-- Work task --
Transcribe every line of text in the listing below word for word. Leave out the picture markers.

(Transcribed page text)
:::::
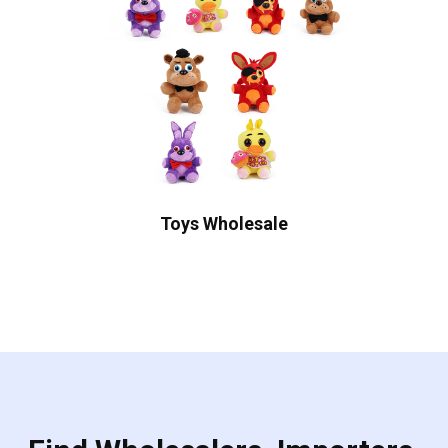
Toys Wholesale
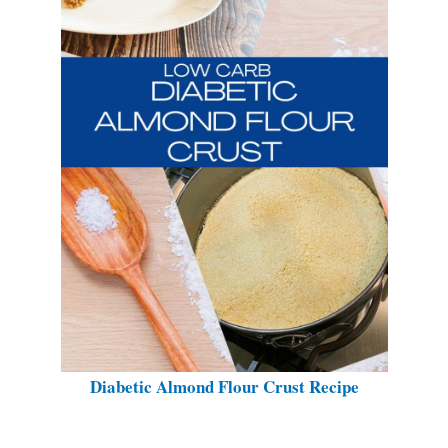
Diabetic Almond Flour Crust Recipe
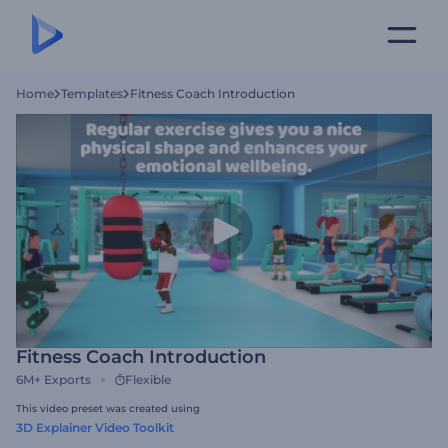
Home
Templates
Fitness Coach Introduction
Fitness Coach Introduction
6M+
Exports
Flexible
This video preset was created using
3D Explainer Video Toolkit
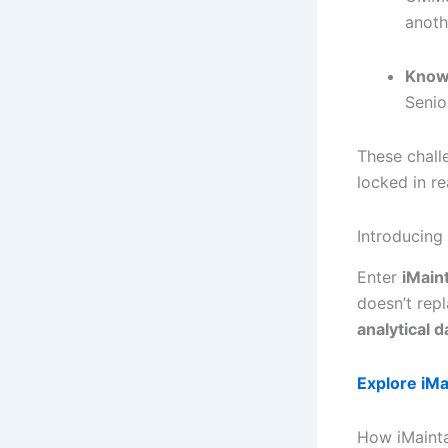
anoth
Know
Senio
These chall
locked in re
Introducing
Enter
iMain
doesn’t rep
analytical 
Explore iMa
How iMainta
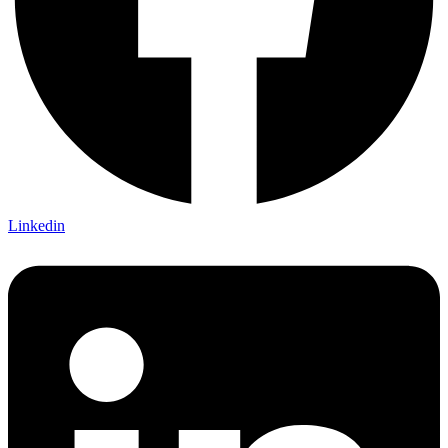
Linkedin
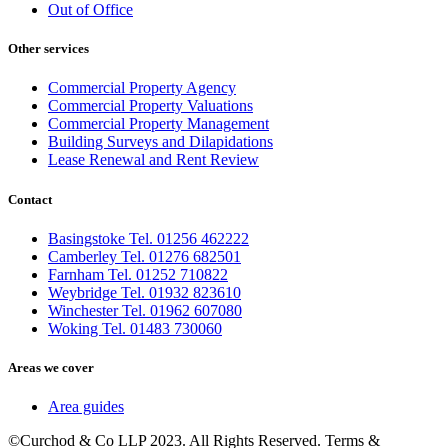
Out of Office
Other services
Commercial Property Agency
Commercial Property Valuations
Commercial Property Management
Building Surveys and Dilapidations
Lease Renewal and Rent Review
Contact
Basingstoke Tel. 01256 462222
Camberley Tel. 01276 682501
Farnham Tel. 01252 710822
Weybridge Tel. 01932 823610
Winchester Tel. 01962 607080
Woking Tel. 01483 730060
Areas we cover
Area guides
©Curchod & Co LLP 2023. All Rights Reserved. Terms &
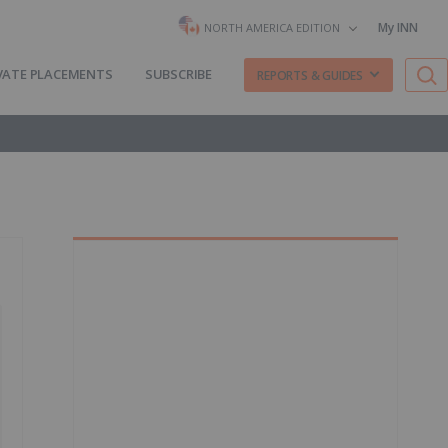
My INN
NORTH AMERICA EDITION
VATE PLACEMENTS
SUBSCRIBE
REPORTS & GUIDES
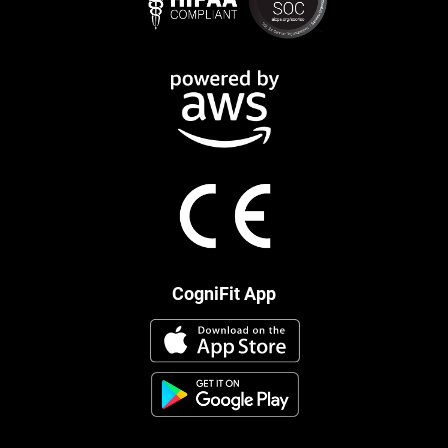
CogniFit App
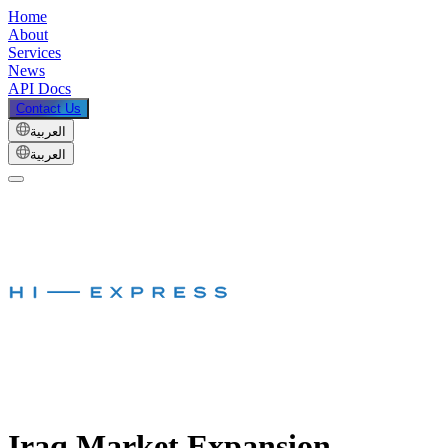
Home
About
Services
News
API Docs
Contact Us
العربية
العربية
Iraq Market Expansion –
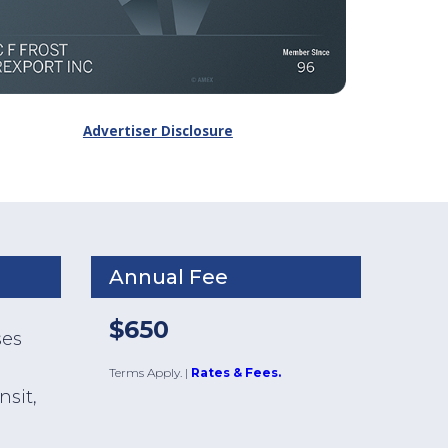
Advertiser Disclosure
Annual Fee
$650
ses
Terms Apply.
|
Rates & Fees.
nsit,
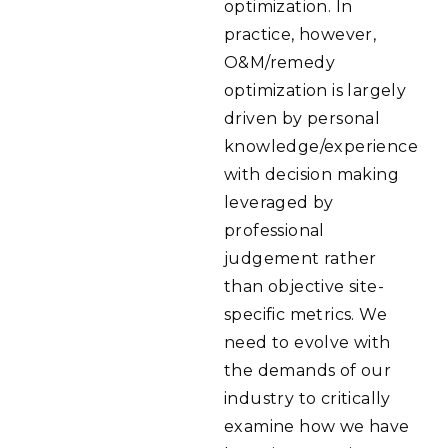
optimization. In
practice, however,
O&M/remedy
optimization is largely
driven by personal
knowledge/experience
with decision making
leveraged by
professional
judgement rather
than objective site-
specific metrics. We
need to evolve with
the demands of our
industry to critically
examine how we have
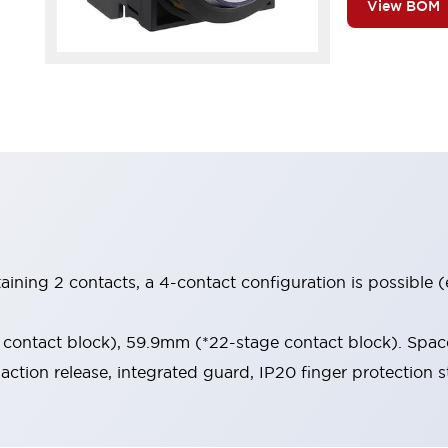
View BOM
aining 2 contacts, a 4-contact configuration is possible 
contact block), 59.9mm (*22-stage contact block). Space
-action release, integrated guard, IP20 finger protection s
:::::
-- Answer section --
Toys Wholesale
Diabetic Almond Flour Crust Recipe
Home
Templates
Fitness Coach Introduction
Fitness Coach Introduction
6M+
Exports
Flexible
This video preset was created using
3D Explainer Video Toolkit
anoth
Know
Senio
These chall
locked in re
Introducing
Enter
iMain
doesn’t rep
analytical 
Explore iMa
How iMainta
Linkedin
Out of Office
Other services
Commercial Property Agency
Commercial Property Valuations
Commercial Property Management
Building Surveys and Dilapidations
Lease Renewal and Rent Review
Contact
Basingstoke Tel. 01256 462222
Camberley Tel. 01276 682501
Farnham Tel. 01252 710822
Weybridge Tel. 01932 823610
Winchester Tel. 01962 607080
Woking Tel. 01483 730060
Areas we cover
Area guides
©Curchod & Co LLP 2023. All Rights Reserved. Terms &
My INN
NORTH AMERICA EDITION
VATE PLACEMENTS
SUBSCRIBE
REPORTS & GUIDES
CogniFit App
Home
About
Services
News
API Docs
Contact Us
العربية
العربية
Iraq Market Expansion –
Advertiser Disclosure
Annual Fee
$650
ses
Terms Apply.
|
Rates & Fees.
nsit,
optimization. In
practice, however,
O&M/remedy
optimization is largely
driven by personal
knowledge/experience
with decision making
leveraged by
professional
judgement rather
than objective site-
specific metrics. We
need to evolve with
the demands of our
industry to critically
examine how we have
View BOM
aining 2 contacts, a 4-contact configuration is possible 
contact block), 59.9mm (*22-stage contact block). Space
-action release, integrated guard, IP20 finger protection s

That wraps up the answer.